Name Node Heap Size: How much memory will be assigned to the heap size to handle workload per NameNode instance
Data Node Heap Size: How much memory will be assigned to the heap size to handle workload per DataNode instance

Creating the Spark slave group template

Creating the Spark slave group template will be performed in the same way as the Spark master group template except the assignment of the node processes.

The Spark slave nodes will be running Spark slave and HDFS datanode processes, as shown here:

Security groups and HDFS parameters can be configured the same as the Spark master node group template.

Creating the Spark cluster template

Now that we have defined the basic templates for the Spark cluster, we will need to compile both entities into one cluster template. In the Sahara dashboard, select Cluster Templates and click on Create Template. Select Apache Spark as the Plugin name, with version 1.3.1, as follows:

Give the cluster template a name and small description. It is also possible to mention which process in the Spark cluster will run in a different compute node for high-availability purposes. This is only valid when you have more than one compute node in the OpenStack environment.

The next tab in the same wizard allows you to add the necessary number of Spark instances based on the node group templates created previously. In our case, we will use one master Spark instance and three slave Spark instances, as shown here:

The next tab, General Parameters, provides more advanced cluster configuration, including the following:

Timeout for disk preparing: The cluster will fail when the duration of formatting and mounting the disk per node exceeds the timeout value.
Enable NTP service: This option will enable all the instances of the cluster to synchronized time. An NTP file can be found under /tmp when cluster nodes are active.
URL of NTP server: If mentioned, the Spark cluster will use the URL of the NTP server for time synchronization.
Heat Wait Condition timeout: Heat will throw an error message to Sahara and the cluster will fail when a node is not able to boot up after a certain amount of time. This will prevent Sahara spawning instances indefinitely.
Enable XFS: Allows XFS disk formatting.
Decommissioning Timeout: This will throw an error when scaling data nodes in the Spark cluster takes more than the time mentioned.
Enable Swift: Allows using Swift object storage to pull and push data during job execution.

The Spark Parameters tab allows you to specify the following:

Master webui port: Which port will access the Spark master web user interface.
Work webui port: Which port will access the Spark slave web user interface.
Worker memory: How much memory will be reserved for Spark applications. By default, if all is selected, Spark will use all the available RAM is the instance minus 1 GB. Spark will not run properly when using a flavor having RAM less than 1 GB.
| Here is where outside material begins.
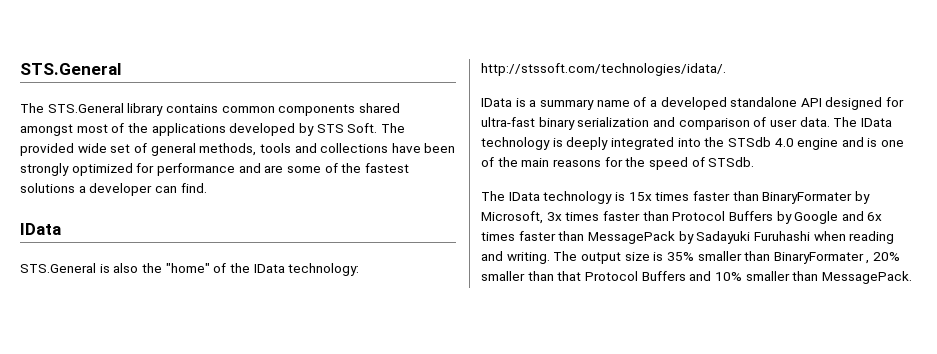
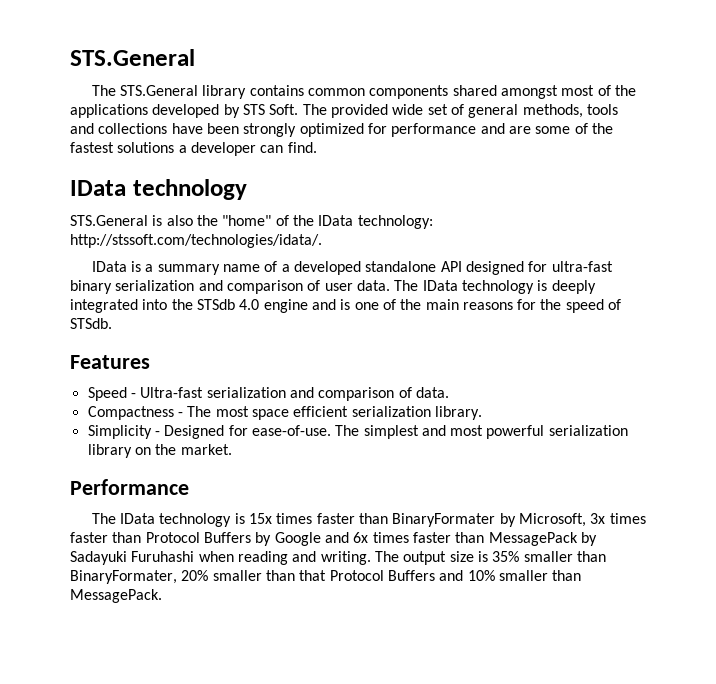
(61, 229) none -> [132,179,247,200] technology
(755, 162) none -> [70,355,150,369] [87,387,449,401] [87,406,482,420] [87,425,628,439] [87,444,232,458] [70,479,189,495] // Features // Speed - Ultra-fast serialization and comparison of data. // Compactness - The most space efficient serialization library. // Simplicity - Designed for ease-of-use. The simplest and most powerful serialization library on the market. // Performance
[773,252,870,264] BinaryFormater , -> [70,570,177,584] BinaryFormater,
Launching the Spark cluster

Based on the cluster template, the last step will require you to only push the button Launch Cluster from the Clusters tab in the Sahara dashboard. You will need only to select the plugin name, Apache Spark, with version 1.3.1. Next, you will need to name the new cluster, select the right cluster template created previously, and the base image registered in Sahara. Additionally, if you intend to access the cluster instances via SSH, select an existing SSH keypair. It is also possible to select from which network segment you will be able to manage the cluster instances; in our case, an existing private network, Private_Net10, will be used for this purpose.

Launch the cluster; this will take a while to finish spawning four instances forming the Spark cluster.

The Spark cluster instances can be listed in the Compute Instances tab, as shown here:

Summary

In this article, we created a Spark cluster using Sahara in OpenStack by means of the Apache Spark plugin. The provisioned cluster includes one Spark master node and three Spark slave nodes. When the cluster status changes to theactive state, it is possible to start executing jobs.